2 sept 2014

El tiempo de los Igers

Leer Nº 255

En abril se inauguró la Instagramers Gallery española –primera europea e importada de Miami- en pleno centro de Madrid. Toda vez que Espacio Fundación Telefónica ha decidido poner de largo esta galería, renovando mensualmente su contenido, volcaremos aquí algunas reflexiones atendiendo al curso lectivo que ahora empieza. Reconocer in situ las imágenes que los ciudadanos del mundo exhiben –no es una denominación irónica, ya que el discurso de la propuesta está lleno de conceptos como “arte social” o “ver y ser visto”, en clara alusión a la ya fundacional Mirrors and Windows del MoMA (Nueva York, 1978)- basta para arrostrar un puñado bastante limitado de tendencias estéticas: pulcras fotos arquitectónicas, mucha saturación cromática, retratos de perros con enseres en la cabeza, gente en el metro y un no demasiado diverso etcétera permite sacar algunas conclusiones. Ahí van.

En primer lugar, la españolización de los igers (usuarios de Instagram) se produce bajo tres grandes signos del arte institucional de nuestro tiempo: el de la técnica pura como medio de producción, el de la democratización absoluta (consumación del arte prosumer) y el del calado global. Hay, no obstante, cierto ruido de fondo lo suficientemente molesto como para que la directora del espacio haya tenido que aclarar que no se pretende “hacer un mero volcado de lo que hay en las redes sociales” y que “no todo vale”. La excusatio non petita remite directamente a uno de los grandes debates intelectuales del siglo XX; al saqueo midcult de las vanguardias que Dwight Mac Donald subrayara y, cómo no, al medio-mensaje de Mac Luhan.



Al arte por un filtro
 
Hablemos claro: Mac Donald tenía razón. Lo demuestra el hecho de que Instagram sea, entre otras cosas, un generador de filtros y efectos fotográficos; es decir, que se trate de una app capaz de conferir a las imágenes que los usuarios producen, aquí y allá, una suerte de pátina artística. Valga o no valga todo, la transformación de los igers en artistas implica la banalización de todo un oficio, por mucho que algunos de aquellos sean profesionales del arte. No es una cuestión de intrusismo: las facilidades que la técnica –supuestamente emancipadora- ofrece, profanan la alquimia del proceso fotográfico.
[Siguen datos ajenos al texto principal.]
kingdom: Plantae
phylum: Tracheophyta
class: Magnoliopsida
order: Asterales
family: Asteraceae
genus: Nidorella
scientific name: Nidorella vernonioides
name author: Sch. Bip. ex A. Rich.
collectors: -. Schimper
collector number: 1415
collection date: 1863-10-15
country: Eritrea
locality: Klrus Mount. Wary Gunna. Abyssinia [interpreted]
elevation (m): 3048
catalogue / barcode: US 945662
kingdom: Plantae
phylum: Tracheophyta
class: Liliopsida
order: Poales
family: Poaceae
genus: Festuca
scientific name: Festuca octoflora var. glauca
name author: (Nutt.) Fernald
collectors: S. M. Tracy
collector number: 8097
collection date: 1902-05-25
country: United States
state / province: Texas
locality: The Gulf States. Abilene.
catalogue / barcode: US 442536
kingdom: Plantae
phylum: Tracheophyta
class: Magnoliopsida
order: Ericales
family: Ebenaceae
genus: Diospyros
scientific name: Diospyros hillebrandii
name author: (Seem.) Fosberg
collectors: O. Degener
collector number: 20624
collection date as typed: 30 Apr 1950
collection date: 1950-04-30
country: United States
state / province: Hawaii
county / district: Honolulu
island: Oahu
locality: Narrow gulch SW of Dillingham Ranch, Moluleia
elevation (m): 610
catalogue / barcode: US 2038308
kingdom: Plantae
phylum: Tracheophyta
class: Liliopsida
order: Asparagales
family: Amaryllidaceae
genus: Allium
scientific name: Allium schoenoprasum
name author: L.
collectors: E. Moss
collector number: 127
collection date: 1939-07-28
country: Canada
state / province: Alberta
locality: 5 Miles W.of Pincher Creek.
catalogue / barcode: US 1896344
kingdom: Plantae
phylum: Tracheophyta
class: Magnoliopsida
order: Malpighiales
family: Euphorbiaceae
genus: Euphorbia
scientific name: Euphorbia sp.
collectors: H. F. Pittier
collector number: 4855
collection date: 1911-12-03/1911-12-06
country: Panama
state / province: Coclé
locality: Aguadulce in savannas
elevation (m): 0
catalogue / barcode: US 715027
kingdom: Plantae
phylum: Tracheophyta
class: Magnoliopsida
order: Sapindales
Primero fue el aura benjaminiana de los soportes y ahora ha caído la cocina, mientras el mundo sigue desrromantizándose -¡pobre Novalis!- y Ortega, el propio Mac Donald, Greenberg y el resto de apocalípticos ilustres, contemplando –allá donde estén- la caída progresiva de los últimos bastiones aristocráticos.

Enlazando una premisa con otra, no conviene pasar por alto que todo este igualitarismo técnico proyecta una serie de sombras y, aunque parezca que el espectro de producción artística esté abriéndose ilimitadamente –que exista un proceso de diversificación directamente consecuente de la accesibilidad de los nuevos medios-, casi puede observarse que lo que ocurre es justamente lo contrario. Si libros como el Apocalípticos e integrados de Eco o Una filosofía del arte de masas de Noël Carrol dieron vueltas al asunto en su momento, está claro que no previeron adecuadamente el protagonismo de la técnica y de las tecnologías de la comunicación en el devenir sociocultural occidental; un devenir que puede contemplarse en los espejos y las ventanas instalados en Fuencarral 3.